[PROBLEM STATEMENT]: Reproduce word for word, from the entries below, the line with "765,000,000 | 0.27 |", the line with "233,052,157 | 0.03 |", and every line between them, and nothing more.

[Dataset entries]:

+ + + + + + +

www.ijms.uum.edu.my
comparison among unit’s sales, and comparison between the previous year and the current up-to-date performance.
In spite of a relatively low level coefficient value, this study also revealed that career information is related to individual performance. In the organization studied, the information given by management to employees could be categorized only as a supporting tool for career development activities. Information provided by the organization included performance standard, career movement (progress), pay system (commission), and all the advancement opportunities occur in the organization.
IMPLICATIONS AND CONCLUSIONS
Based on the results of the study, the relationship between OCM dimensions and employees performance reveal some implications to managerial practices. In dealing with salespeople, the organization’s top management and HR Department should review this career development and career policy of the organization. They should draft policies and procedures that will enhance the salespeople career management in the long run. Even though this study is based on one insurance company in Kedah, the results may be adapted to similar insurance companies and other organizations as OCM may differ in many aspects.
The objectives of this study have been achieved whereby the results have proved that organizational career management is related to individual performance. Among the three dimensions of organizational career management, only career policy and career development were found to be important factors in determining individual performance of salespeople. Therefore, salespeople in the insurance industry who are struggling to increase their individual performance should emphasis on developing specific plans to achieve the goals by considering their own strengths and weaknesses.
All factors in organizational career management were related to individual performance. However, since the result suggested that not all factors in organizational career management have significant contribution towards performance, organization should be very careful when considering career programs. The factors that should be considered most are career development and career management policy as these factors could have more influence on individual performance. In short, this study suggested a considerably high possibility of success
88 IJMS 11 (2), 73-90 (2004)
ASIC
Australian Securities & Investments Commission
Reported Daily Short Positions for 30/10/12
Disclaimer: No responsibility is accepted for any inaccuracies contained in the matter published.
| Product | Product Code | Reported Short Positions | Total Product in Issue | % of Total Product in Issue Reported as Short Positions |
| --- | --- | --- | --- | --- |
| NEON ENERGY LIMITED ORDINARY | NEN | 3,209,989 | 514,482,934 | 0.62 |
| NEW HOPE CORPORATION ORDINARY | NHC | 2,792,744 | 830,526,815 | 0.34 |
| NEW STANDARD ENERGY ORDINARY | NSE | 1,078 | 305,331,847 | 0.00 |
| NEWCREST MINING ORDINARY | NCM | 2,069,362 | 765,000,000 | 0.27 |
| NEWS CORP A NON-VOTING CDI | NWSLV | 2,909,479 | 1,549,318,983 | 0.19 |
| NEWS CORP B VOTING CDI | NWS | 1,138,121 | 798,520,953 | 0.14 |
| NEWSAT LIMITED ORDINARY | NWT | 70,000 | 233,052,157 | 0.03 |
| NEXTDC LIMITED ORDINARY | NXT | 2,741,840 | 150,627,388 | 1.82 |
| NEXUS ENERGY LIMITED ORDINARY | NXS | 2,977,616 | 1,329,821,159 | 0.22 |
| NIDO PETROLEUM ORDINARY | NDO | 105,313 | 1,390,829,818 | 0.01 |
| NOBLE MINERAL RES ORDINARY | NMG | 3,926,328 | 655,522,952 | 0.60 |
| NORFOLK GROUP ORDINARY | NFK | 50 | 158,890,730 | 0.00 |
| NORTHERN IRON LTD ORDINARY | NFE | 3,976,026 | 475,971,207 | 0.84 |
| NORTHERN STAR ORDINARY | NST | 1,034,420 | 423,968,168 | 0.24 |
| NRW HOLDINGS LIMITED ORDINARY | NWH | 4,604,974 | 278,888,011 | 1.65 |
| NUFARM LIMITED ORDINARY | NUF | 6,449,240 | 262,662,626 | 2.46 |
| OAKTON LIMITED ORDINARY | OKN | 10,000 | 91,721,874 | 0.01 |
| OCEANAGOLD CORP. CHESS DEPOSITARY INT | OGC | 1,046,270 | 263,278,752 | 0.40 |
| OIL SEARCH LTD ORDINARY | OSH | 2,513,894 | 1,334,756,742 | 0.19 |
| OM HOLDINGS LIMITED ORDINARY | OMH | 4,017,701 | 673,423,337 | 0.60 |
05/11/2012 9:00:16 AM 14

+ + + + + + +

[RESULT OF THIS TASK]:
| NEWCREST MINING ORDINARY | NCM | 2,069,362 | 765,000,000 | 0.27 |
| NEWS CORP A NON-VOTING CDI | NWSLV | 2,909,479 | 1,549,318,983 | 0.19 |
| NEWS CORP B VOTING CDI | NWS | 1,138,121 | 798,520,953 | 0.14 |
| NEWSAT LIMITED ORDINARY | NWT | 70,000 | 233,052,157 | 0.03 |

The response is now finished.